**ÉNONCÉ:** Renvoie toutes les lignes de la liste qui contiennent la chaîne « Lyon ». La casse doit être respectée.

Entrées de données enregistrées
══════════

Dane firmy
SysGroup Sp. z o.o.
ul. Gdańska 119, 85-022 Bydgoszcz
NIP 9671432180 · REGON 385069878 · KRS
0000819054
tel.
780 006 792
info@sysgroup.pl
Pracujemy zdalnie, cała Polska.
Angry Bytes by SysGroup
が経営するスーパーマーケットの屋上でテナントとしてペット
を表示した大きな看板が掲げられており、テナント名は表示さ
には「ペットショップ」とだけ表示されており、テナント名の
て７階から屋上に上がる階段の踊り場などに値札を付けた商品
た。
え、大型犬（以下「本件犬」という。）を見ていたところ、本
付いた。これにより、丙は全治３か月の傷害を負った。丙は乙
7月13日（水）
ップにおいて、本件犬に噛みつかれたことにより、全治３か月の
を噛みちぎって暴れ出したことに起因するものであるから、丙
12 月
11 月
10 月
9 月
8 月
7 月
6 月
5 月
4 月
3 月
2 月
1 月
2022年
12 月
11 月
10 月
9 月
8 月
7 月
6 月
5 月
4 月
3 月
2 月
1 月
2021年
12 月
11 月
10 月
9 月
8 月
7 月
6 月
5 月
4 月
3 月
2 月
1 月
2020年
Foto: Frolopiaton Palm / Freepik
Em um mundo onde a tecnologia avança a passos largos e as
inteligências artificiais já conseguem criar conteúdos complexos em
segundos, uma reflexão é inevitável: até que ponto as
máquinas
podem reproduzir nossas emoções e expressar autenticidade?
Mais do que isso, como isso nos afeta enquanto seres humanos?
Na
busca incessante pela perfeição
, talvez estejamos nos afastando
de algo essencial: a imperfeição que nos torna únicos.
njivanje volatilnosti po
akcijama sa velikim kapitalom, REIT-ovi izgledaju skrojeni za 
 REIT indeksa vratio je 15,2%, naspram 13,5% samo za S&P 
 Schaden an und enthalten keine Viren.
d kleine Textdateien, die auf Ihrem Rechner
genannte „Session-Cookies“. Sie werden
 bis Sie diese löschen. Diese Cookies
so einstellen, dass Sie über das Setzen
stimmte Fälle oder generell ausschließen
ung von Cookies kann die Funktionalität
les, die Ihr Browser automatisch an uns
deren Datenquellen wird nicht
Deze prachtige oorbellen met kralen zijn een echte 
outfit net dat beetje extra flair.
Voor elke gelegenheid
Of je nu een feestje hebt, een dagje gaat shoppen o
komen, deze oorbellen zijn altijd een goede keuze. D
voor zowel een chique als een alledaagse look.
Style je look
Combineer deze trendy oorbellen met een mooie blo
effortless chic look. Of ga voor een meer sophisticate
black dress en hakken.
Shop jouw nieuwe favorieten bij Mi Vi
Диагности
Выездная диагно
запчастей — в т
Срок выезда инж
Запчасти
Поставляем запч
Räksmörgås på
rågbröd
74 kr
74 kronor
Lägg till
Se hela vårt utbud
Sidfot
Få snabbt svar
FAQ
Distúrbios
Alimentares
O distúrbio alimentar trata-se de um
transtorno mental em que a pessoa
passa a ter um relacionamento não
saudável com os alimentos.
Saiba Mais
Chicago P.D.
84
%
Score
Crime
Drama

══════════

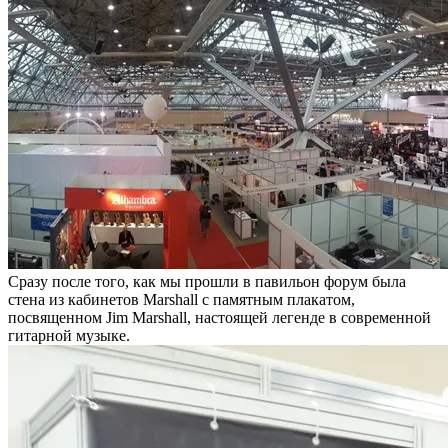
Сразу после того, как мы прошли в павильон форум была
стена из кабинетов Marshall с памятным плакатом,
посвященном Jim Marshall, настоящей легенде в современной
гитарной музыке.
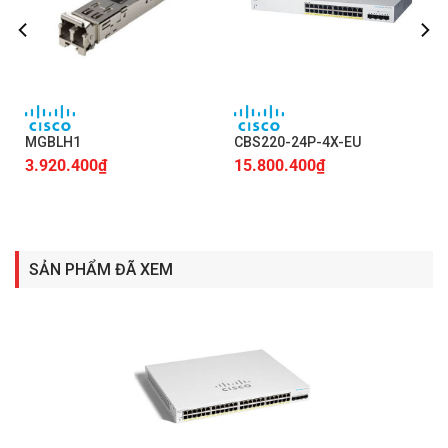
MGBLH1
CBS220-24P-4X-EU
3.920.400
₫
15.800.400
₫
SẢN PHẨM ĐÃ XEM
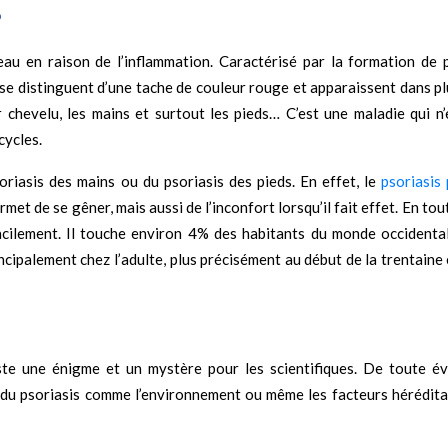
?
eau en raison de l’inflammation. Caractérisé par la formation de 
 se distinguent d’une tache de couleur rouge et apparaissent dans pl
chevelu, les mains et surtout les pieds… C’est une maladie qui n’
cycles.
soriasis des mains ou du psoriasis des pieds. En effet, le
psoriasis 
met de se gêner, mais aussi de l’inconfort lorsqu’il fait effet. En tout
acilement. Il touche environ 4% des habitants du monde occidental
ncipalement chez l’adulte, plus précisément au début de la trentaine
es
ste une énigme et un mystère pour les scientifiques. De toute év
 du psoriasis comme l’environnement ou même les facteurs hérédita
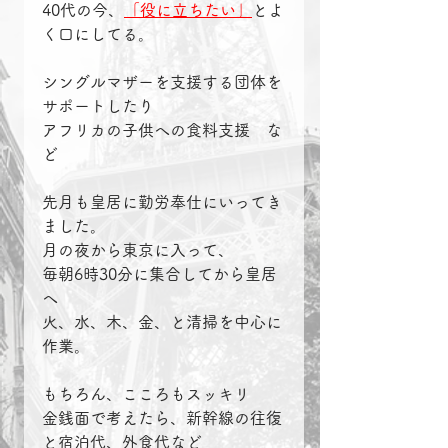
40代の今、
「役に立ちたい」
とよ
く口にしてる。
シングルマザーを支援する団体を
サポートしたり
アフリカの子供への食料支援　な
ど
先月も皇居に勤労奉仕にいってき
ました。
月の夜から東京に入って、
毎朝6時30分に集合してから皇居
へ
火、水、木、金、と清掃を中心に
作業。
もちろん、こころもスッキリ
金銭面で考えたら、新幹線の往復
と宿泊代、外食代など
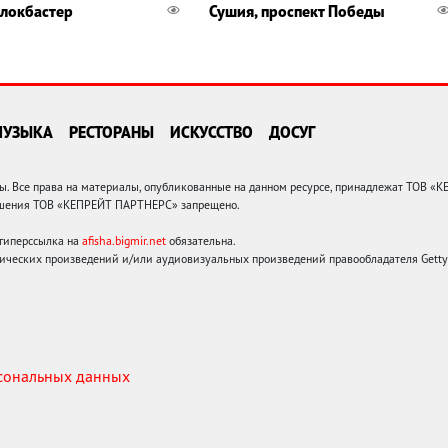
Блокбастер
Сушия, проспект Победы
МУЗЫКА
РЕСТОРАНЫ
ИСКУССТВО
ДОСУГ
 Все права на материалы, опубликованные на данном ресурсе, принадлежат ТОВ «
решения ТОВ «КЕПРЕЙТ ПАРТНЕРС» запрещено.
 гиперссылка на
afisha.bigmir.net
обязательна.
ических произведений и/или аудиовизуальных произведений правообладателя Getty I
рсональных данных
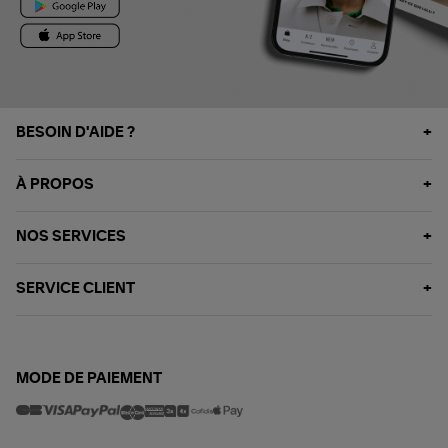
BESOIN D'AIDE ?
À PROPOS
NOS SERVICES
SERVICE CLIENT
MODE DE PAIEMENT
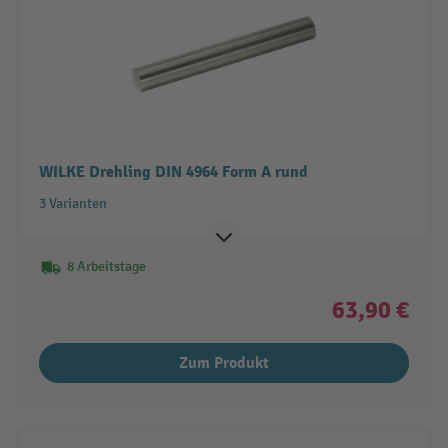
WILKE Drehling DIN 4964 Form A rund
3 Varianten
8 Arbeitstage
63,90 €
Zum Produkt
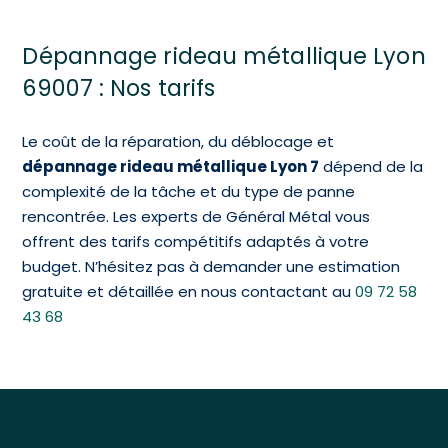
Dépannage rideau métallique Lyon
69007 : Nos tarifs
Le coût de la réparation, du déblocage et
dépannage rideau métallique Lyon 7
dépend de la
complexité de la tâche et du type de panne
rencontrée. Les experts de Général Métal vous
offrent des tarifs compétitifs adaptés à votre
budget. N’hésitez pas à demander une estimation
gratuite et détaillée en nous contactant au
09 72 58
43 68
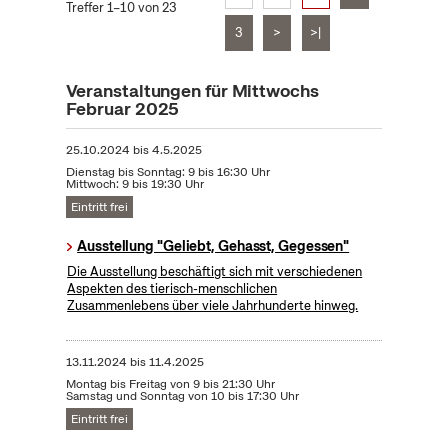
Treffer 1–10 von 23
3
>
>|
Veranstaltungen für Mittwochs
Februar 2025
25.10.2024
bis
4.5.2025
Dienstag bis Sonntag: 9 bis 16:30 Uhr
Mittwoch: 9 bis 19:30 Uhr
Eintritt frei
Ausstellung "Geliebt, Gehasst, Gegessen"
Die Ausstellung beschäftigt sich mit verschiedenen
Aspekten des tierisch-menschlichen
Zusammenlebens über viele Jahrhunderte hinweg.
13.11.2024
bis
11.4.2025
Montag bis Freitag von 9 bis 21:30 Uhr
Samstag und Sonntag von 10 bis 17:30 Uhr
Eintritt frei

══════════

**EXERCICE CORRIGÉ:**
Dépannage rideau métallique Lyon
dépannage rideau métallique Lyon 7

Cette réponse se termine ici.